## YOUR GOAL
Write out the items word for word, starting with the first line and ending with the line that contains "Beratung noch: noch -> kann", both included.

## Collection entries

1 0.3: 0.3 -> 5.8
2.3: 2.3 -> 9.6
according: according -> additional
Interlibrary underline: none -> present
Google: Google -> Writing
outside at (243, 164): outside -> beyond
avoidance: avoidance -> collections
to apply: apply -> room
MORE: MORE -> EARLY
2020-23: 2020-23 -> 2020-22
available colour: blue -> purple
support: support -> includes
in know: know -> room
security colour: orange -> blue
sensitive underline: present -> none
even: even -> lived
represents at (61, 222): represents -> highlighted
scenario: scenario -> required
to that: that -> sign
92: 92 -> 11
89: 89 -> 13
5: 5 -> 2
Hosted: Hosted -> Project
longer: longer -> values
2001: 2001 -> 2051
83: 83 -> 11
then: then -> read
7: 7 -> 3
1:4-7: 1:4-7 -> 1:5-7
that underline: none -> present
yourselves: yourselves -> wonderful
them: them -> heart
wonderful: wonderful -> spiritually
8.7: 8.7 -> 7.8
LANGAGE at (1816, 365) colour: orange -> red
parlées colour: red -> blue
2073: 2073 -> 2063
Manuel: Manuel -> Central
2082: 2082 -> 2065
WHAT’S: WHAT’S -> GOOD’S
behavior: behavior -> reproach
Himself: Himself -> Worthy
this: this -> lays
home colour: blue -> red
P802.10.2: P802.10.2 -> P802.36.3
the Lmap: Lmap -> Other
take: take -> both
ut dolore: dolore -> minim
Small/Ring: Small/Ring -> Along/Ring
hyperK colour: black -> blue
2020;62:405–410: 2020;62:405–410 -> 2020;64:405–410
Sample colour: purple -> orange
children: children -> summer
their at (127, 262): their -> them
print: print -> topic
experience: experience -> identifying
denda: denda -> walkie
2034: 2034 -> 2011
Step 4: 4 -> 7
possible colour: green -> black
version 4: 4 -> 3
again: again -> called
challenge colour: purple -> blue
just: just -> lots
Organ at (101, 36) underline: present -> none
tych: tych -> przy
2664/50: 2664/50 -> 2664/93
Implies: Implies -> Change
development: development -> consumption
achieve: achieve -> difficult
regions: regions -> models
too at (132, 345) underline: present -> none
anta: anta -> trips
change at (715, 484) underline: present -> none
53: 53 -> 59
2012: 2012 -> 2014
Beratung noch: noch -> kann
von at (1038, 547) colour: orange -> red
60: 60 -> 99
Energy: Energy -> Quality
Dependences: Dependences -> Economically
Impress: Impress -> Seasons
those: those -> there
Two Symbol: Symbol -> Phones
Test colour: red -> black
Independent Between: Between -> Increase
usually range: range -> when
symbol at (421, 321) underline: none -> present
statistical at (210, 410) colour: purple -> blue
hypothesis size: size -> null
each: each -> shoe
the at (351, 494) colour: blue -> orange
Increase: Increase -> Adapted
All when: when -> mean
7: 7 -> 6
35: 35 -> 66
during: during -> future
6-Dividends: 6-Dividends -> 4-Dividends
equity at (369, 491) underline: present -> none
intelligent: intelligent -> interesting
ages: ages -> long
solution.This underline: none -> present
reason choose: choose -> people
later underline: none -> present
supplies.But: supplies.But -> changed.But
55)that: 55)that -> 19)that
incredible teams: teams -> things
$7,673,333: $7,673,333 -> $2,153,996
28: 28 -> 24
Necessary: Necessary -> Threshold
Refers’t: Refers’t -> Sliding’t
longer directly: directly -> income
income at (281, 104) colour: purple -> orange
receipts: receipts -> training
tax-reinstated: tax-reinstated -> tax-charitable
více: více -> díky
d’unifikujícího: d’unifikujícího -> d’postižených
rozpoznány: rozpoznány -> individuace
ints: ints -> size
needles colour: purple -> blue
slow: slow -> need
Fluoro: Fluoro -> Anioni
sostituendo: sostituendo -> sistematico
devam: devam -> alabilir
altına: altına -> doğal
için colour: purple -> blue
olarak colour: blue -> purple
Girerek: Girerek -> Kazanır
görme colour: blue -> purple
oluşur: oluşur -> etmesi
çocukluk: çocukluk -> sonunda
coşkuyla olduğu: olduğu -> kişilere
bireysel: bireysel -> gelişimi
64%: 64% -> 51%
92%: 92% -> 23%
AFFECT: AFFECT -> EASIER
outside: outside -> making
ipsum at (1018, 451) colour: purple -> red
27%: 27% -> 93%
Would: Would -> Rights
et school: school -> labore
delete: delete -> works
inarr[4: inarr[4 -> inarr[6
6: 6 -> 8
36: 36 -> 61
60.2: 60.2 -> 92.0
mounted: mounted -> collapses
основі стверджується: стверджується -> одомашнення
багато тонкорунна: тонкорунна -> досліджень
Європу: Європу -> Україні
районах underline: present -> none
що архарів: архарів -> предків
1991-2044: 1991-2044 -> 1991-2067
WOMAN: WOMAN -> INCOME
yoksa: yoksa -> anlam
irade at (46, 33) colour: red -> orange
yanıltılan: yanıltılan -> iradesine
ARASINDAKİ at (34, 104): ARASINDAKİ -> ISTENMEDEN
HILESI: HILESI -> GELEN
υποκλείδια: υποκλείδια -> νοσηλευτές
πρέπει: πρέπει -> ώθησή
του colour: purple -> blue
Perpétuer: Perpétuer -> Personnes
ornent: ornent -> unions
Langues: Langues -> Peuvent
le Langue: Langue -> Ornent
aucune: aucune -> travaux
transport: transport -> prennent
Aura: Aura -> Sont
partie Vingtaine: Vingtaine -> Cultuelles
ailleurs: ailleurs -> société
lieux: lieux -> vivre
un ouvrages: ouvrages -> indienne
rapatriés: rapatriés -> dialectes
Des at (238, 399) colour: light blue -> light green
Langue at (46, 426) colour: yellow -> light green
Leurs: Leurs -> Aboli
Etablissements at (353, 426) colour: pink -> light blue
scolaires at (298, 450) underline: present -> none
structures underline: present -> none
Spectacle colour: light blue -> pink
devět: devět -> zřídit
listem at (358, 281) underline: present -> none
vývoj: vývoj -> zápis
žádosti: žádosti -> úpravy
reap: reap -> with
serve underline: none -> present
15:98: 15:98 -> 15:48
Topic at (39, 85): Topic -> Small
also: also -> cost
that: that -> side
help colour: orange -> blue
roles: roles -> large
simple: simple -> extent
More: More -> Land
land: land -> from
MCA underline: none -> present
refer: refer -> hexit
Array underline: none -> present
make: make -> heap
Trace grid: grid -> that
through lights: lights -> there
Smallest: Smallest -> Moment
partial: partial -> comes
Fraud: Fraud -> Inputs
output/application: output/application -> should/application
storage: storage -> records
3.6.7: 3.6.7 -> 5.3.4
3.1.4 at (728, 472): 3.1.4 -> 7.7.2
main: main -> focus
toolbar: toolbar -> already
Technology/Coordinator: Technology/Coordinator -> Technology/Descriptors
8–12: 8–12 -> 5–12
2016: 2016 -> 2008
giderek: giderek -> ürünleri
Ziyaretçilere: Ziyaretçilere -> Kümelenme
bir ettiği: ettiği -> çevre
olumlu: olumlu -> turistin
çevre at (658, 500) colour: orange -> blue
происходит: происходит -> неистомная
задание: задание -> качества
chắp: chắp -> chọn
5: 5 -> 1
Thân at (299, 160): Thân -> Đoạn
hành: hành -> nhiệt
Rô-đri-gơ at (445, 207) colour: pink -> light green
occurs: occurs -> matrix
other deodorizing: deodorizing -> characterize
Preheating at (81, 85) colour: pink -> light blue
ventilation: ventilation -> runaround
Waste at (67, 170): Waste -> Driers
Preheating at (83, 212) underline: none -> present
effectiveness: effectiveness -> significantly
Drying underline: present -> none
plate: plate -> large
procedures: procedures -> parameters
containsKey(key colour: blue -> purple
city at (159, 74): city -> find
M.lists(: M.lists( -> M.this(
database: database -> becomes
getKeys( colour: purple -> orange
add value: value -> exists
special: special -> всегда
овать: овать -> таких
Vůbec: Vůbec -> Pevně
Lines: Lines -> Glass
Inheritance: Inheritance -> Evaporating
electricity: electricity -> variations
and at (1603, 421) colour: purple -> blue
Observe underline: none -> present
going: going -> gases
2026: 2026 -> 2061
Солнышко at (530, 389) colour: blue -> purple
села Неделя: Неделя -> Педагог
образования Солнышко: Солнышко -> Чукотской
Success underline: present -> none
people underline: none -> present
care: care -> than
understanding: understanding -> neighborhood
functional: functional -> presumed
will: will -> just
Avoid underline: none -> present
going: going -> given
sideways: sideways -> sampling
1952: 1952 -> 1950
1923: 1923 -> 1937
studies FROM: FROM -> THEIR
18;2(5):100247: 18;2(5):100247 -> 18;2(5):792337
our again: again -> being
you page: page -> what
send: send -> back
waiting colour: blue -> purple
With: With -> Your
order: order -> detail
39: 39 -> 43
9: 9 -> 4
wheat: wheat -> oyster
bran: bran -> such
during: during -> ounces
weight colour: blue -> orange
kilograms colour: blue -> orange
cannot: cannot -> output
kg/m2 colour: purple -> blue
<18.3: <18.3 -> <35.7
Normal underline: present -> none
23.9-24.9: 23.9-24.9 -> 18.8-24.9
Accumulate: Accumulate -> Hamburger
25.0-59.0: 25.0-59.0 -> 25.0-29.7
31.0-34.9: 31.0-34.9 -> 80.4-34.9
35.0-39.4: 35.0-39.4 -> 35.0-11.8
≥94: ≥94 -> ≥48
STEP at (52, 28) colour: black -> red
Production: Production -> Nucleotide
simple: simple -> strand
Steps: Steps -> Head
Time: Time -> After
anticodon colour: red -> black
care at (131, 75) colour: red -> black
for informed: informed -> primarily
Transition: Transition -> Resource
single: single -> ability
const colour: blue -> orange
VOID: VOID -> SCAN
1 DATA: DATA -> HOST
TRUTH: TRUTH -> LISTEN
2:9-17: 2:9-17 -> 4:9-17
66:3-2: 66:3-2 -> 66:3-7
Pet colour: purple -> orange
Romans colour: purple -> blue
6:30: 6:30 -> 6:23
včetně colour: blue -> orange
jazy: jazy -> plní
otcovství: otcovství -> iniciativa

## TASK ANSWER
1 0.3: 0.3 -> 5.8
2.3: 2.3 -> 9.6
according: according -> additional
Interlibrary underline: none -> present
Google: Google -> Writing
outside at (243, 164): outside -> beyond
avoidance: avoidance -> collections
to apply: apply -> room
MORE: MORE -> EARLY
2020-23: 2020-23 -> 2020-22
available colour: blue -> purple
support: support -> includes
in know: know -> room
security colour: orange -> blue
sensitive underline: present -> none
even: even -> lived
represents at (61, 222): represents -> highlighted
scenario: scenario -> required
to that: that -> sign
92: 92 -> 11
89: 89 -> 13
5: 5 -> 2
Hosted: Hosted -> Project
longer: longer -> values
2001: 2001 -> 2051
83: 83 -> 11
then: then -> read
7: 7 -> 3
1:4-7: 1:4-7 -> 1:5-7
that underline: none -> present
yourselves: yourselves -> wonderful
them: them -> heart
wonderful: wonderful -> spiritually
8.7: 8.7 -> 7.8
LANGAGE at (1816, 365) colour: orange -> red
parlées colour: red -> blue
2073: 2073 -> 2063
Manuel: Manuel -> Central
2082: 2082 -> 2065
WHAT’S: WHAT’S -> GOOD’S
behavior: behavior -> reproach
Himself: Himself -> Worthy
this: this -> lays
home colour: blue -> red
P802.10.2: P802.10.2 -> P802.36.3
the Lmap: Lmap -> Other
take: take -> both
ut dolore: dolore -> minim
Small/Ring: Small/Ring -> Along/Ring
hyperK colour: black -> blue
2020;62:405–410: 2020;62:405–410 -> 2020;64:405–410
Sample colour: purple -> orange
children: children -> summer
their at (127, 262): their -> them
print: print -> topic
experience: experience -> identifying
denda: denda -> walkie
2034: 2034 -> 2011
Step 4: 4 -> 7
possible colour: green -> black
version 4: 4 -> 3
again: again -> called
challenge colour: purple -> blue
just: just -> lots
Organ at (101, 36) underline: present -> none
tych: tych -> przy
2664/50: 2664/50 -> 2664/93
Implies: Implies -> Change
development: development -> consumption
achieve: achieve -> difficult
regions: regions -> models
too at (132, 345) underline: present -> none
anta: anta -> trips
change at (715, 484) underline: present -> none
53: 53 -> 59
2012: 2012 -> 2014
Beratung noch: noch -> kann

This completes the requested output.